* _Assigned task_: Reproduce every line of text from the records below without changing anything, and leave the pictures out of your answer.
── Data extracts
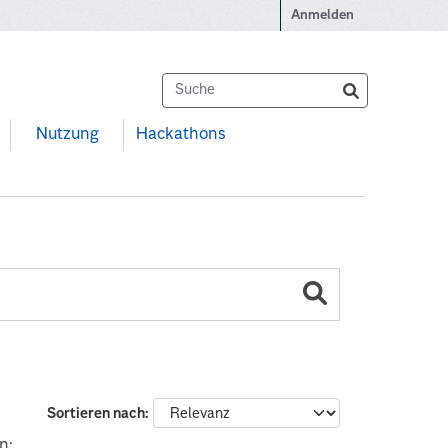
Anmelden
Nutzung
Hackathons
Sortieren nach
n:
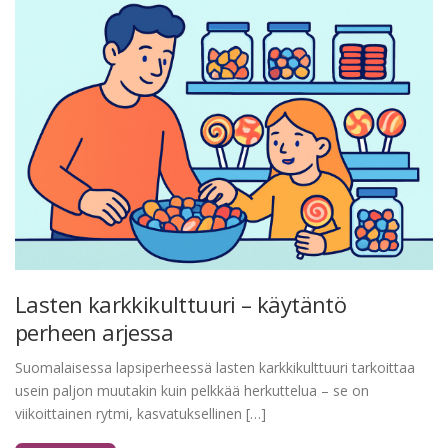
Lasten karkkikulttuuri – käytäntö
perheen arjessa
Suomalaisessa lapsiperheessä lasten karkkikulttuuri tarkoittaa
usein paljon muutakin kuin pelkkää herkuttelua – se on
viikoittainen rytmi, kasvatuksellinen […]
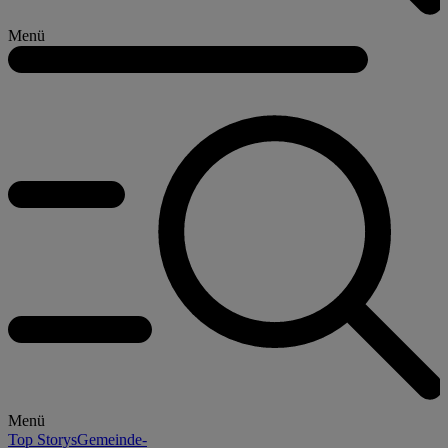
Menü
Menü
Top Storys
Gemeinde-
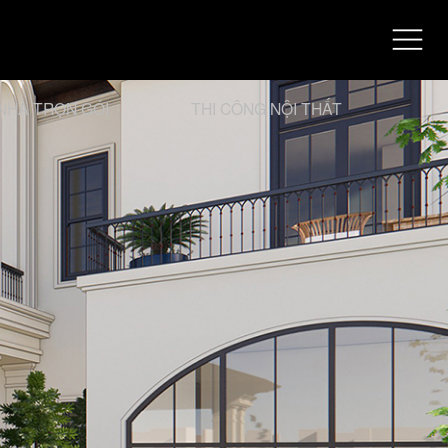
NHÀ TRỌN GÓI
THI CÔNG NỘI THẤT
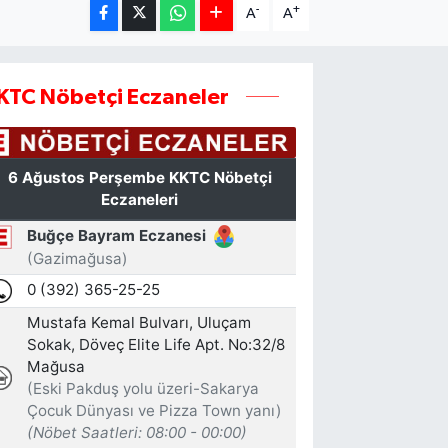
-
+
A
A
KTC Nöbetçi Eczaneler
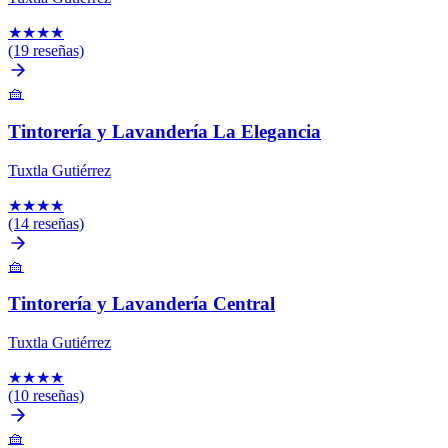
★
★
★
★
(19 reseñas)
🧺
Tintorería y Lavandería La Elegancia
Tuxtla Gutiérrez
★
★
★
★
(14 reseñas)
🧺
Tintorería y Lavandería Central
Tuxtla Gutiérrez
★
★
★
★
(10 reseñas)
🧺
────
* _Response to this exercise_:
Anmelden
Nutzung
Hackathons
Sortieren nach
n:
Lasten karkkikulttuuri – käytäntö
perheen arjessa
Suomalaisessa lapsiperheessä lasten karkkikulttuuri tarkoittaa
usein paljon muutakin kuin pelkkää herkuttelua – se on
viikoittainen rytmi, kasvatuksellinen […]
Menü
Menü
Top Storys
Gemeinde-
NHÀ TRỌN GÓI
THI CÔNG NỘI THẤT
-
+
A
A
KTC Nöbetçi Eczaneler
★
★
★
★
(19 reseñas)
🧺
Tintorería y Lavandería La Elegancia
Tuxtla Gutiérrez
★
★
★
★
(14 reseñas)
🧺
Tintorería y Lavandería Central
Tuxtla Gutiérrez
★
★
★
★
(10 reseñas)
🧺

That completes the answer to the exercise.